++++ SELECTED TEXT

DeepSeek says it has found a way to make AI 85 per cent faster, flagship chip not required
Chinese AI startup, DeepSeek, has found a way to not only make AI models faster, but without needing flagship AI chips. The startup has unveiled DSpark, a new framework, can potentially speed up responses of its flagship models by as much as 85 per cent. Here are the details.
by Armaan Agarwal · India TodayIn Short
- DeepSeek unveils DSpark framework that can make Ai respond faster
- Company says AI can get up to 85 per cent faster, without needing new flagship chips
- DeepSeek and other Chinese companies face US-imposed restrictions for flagship chips
As demand for AI models continues to grow, companies are facing a problem – computing resources. Data centres need thousands of the most-advanced GPUs out there to run. And for Chinese AI companies like DeepSeek, advanced AI chips from the likes of Nvidia are not accessible due to US sanctions. But now, the Chinese startup claims that it has found a way to not only make its AI models respond much faster, but without needing the most advanced chips to do so.
DeepSeek has unveiled DSpark – a speculative decoding framework for its flagship V4 model family. DeepSeek says that this can speed up AI responses by as much as 85 per cent. For instance, a single GPU that previously handled 100 user queries could process about 185.
Smaller AI model does the work, larger one verifies
DeepSeek claims that DSpark is aimed at speeding up AI inference – that is the time an AI model takes to respond to your query. AI inference is often seen as a major bottleneck in serving AI models.
AI models generate text one token at a time, which gets slow and wasteful with GPUs when responses are long. Tokens are the basic unit of measurement for AI models. The more work you do, the more tokens you consume.
DSpark addresses this with speculative decoding. According to the company, a lightweight draft model quickly proposes responses, and then the main model verifies them in batches rather than generating everything from scratch.
That is a smaller model does the work, which is then verified by the larger one. If the draft created by the smaller model is correct, the system skips ahead, and if it is not, it falls back. DeepSeek says that most tokens are easy to predict, so the system can often move ahead.

++++++++
++++ INFORMATION SHOWN

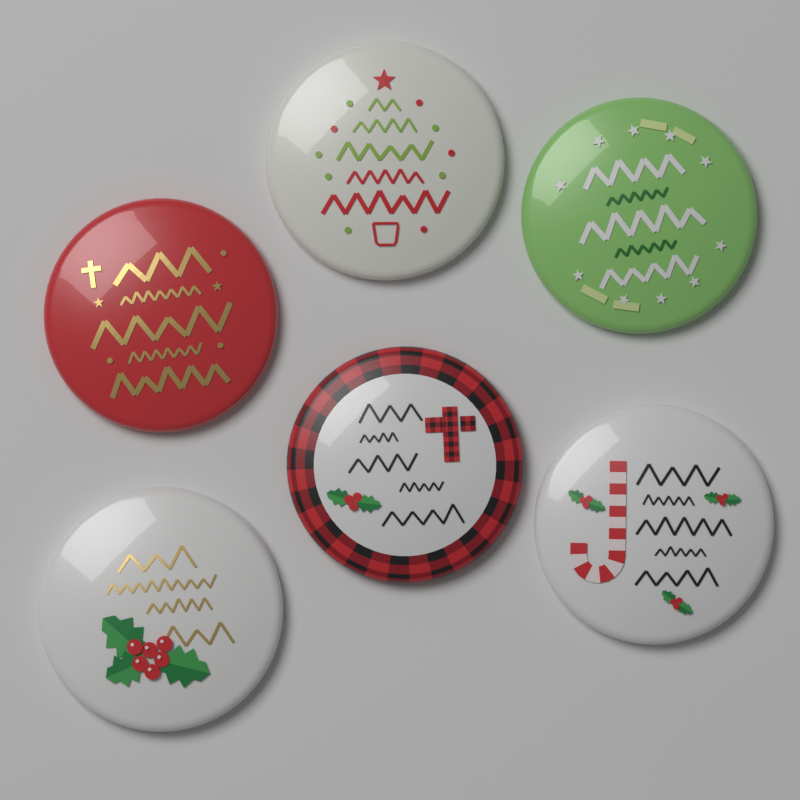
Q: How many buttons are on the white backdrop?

++++++++

TASKS FOR THIS EXERCISE ::
1. Return the stretch of the DeepSeek article from "AI models generate" through "tokens you consume.", copied word for word.
2. Resume the article on DeepSeek's DSpark framework from the point where it stops.

ANSWERS TO THE PROBLEMS ::
1.
AI models generate text one token at a time, which gets slow and wasteful with GPUs when responses are long. Tokens are the basic unit of measurement for AI models. The more work you do, the more tokens you consume.

2.
DeepSeek claims that this allows output to be generated faster. All of this happens on the GPU with no work being shifted to the CPU.
The framework also uses a semi-autoregressive generation method. That is instead of generating responses on a token-by-token basis, it can produce small chunks of tokens, making the process quicker.
More efficient way of using AI?
The company has open-sourced its DSpark research, a joint effort with Peking University, on GitHub and HuggingFace. DeepSeek says that DSpark does not improve a model's general capabilities, but it could help companies get better performance without large additional investment in computing resources.
The company tested the framework on several open-source models, including Google DeepMind's Gemma and Alibaba's Qwen, suggesting the gains could be applied more widely.
This could be crucial at a time when AI companies are spending billions of dollars to acquire more compute for data centres. At the same time, companies like Uber and Walmart are restricting AI token usage for employees due to rising costs.
In April this year, DeepSeek open-sourced V4 Preview, positioning the model family as a cost-effective option for handling 1 million-context inputs. DeepSeek said V4-Pro is aimed at higher performance, while V4-Flash is designed as a faster and cheaper option.
Do note that DeepSeek is not the only company working on improving AI response speed. Earlier this month, Xiaomi's AI team said it had raised the output speed of its MiMo-V2.5-Pro-UltraSpeed model to more than 1,000 tokens per second, among the fastest speeds in the industry.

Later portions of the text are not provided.